İstanbul, kimine göre taşı toprağı altın, kimine göre ömür törpüsü, kiminin kanına bulaşan bir alışkanlık virüsü, kiminin uykusunu kaçıran bir illet. Bu kent uygarlaştıkça güzelleşiyor diyenler de var, eskiye hasretle selam gönderen ve derin bir ah çeken de. Bu karşıtlıkları çoğaltmak mümkün, hatta kolay, ama zor olan bir şey var ki… İstanbul gittikçe yaşanması zor bir şehir oluyor.
Çok değil, onbeş yıl kadar önce bir terör başladı bu kentte, motosiklet terörü. Kuryeler sağınızdan solunuzdan, hele de boğaz köprüsünden hızla ve kuralsız geçmeye başladı. Yüreğimizin ağzımıza geldiği ve bugünü de kazasız-belasız geçirdiğimize dua etmiş olduğumuz yıllardı. Sonra fast-food alışkanlığını kolaylaştıran yiyecek-yemek taşıyıcı motosikletler, bunlara bir de su taşıyıcı mopetler eklendi.
Nereden ne zaman çıkacağını, bilemezsiniz, yiyecek dağıtımındakiler hem kendileriyle hem de rakipleriyle yarış içindedirler. Neden taktıklarını kendilerinin de bilmediği başlık (kask) üstünden hem gider hem telefonla konuşurlar. Su taşıyanların 10 tane koca su şişesini nasıl yerleştirdiğini ve düşürmeden taşıdığını düşünürken önünüze atılıverirler. Moto-kuryeler şimdilik içlerinde en zararsızları kaldı.

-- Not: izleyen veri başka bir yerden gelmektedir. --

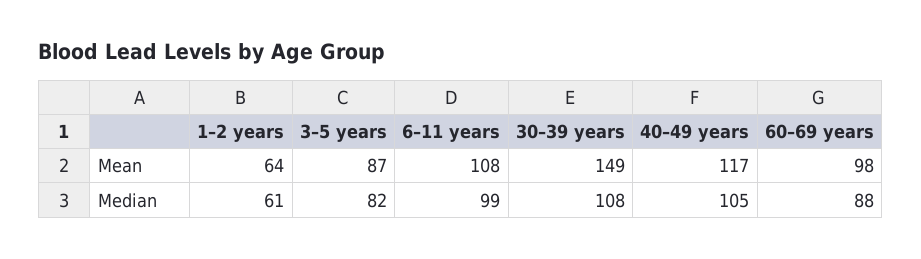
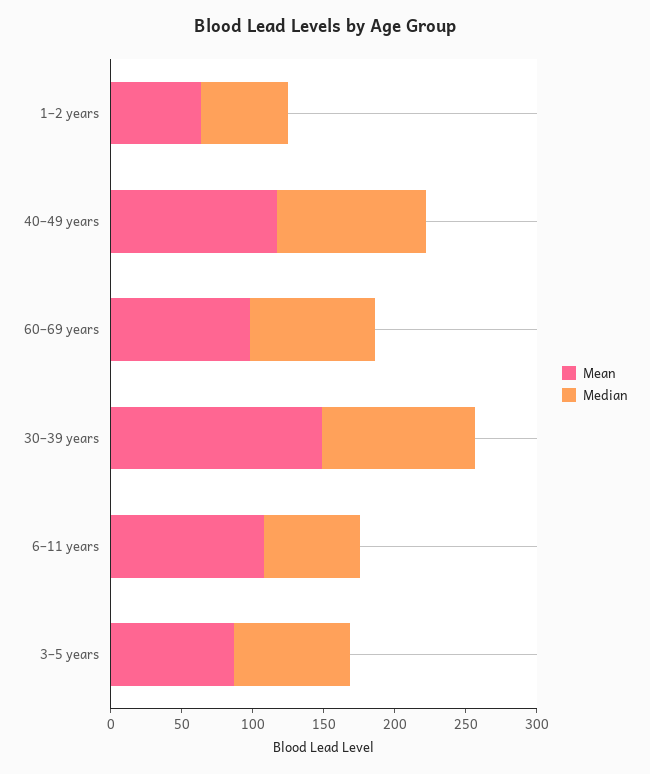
Median, 6–11 years: 99 -> 70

İşin bir de trafik kazası yönü var, oldu birine çarptınız, aslında genelde hep onlar size çarpar ya, hemen yardımsever halkımız olay mahalline yönlenir ve acilen seyyar bir mahkeme kurulur. Tabii siz arabadasınız, o zavallı küçük bir motosiklette, acilen savcı kimliğinde sayın vatandaş iddianameyi hazırlar. Zavallı küçük bir araca koca bir araçla çarpmak ! Üstelik o ekmek parası derdinde sen ise keyfindesin. İddianamede bu düşünce de yer alır. Hele bir de kadın şoförseniz zaten hüküm verilmiş gibidir. Acemi !!! Anlatamazsınız, ki o geldi benim önüme aniden, o geldi çarptı bana ve yere düştü, o kuraldışı sürüyor, o, o, o… Değişmez bir şey, hüküm önceden verilmiştir. İnsaflı bir yargı heyetiyse “haydi geçmiş olsun, koy cebine birkaç kuruş” kararı çıkar. Bu arada güvenlik kuvvetlerine yardımı seven bir-iki sayın vatandaşın sizi ittirip kaktırması da mümkündür.
Son iki yıl içinde yeni bir terör dalgası geldi güzel kentimize. Hafriyat terörü. Hafriyat kamyonları karınca sürüleri gibi, her sokak, her cadde onların, otobanda sol şerit onların, sokağı istedikleri gibi işgal etme, trafiğe kapatma hakları var. Hatta geçiş üstünlüğü olduğuna inanan şöförler tarafından kullanılıyor çoğu. Toz-toprak ile çevreyi kirletmelerinden söz etmek yasak, bu nedenle üstü açık gidip gelirler. Gündelikleri yaptıkları sefer sayısına bağlı olduklarından bir sefer daha fazla yapmak için her yol mubahtır onlara. Onlara yol vermek zorundasınız, zaten bir çarpsanız feleğinizi şaşırır, arabanızı zor tanırsınız, bunu bildiklerinden öncelik ve yol konusunda taviz vermezler. Bu inşaat furyası bittiğinde bu kadar çok hafriyat kamyonu ne iş yapacak ? Bu bir başka yazı konusu.
Uygarlık güzel, güzel de, bir de toplumda yeni terörize edici alanlar açmasa diyorum.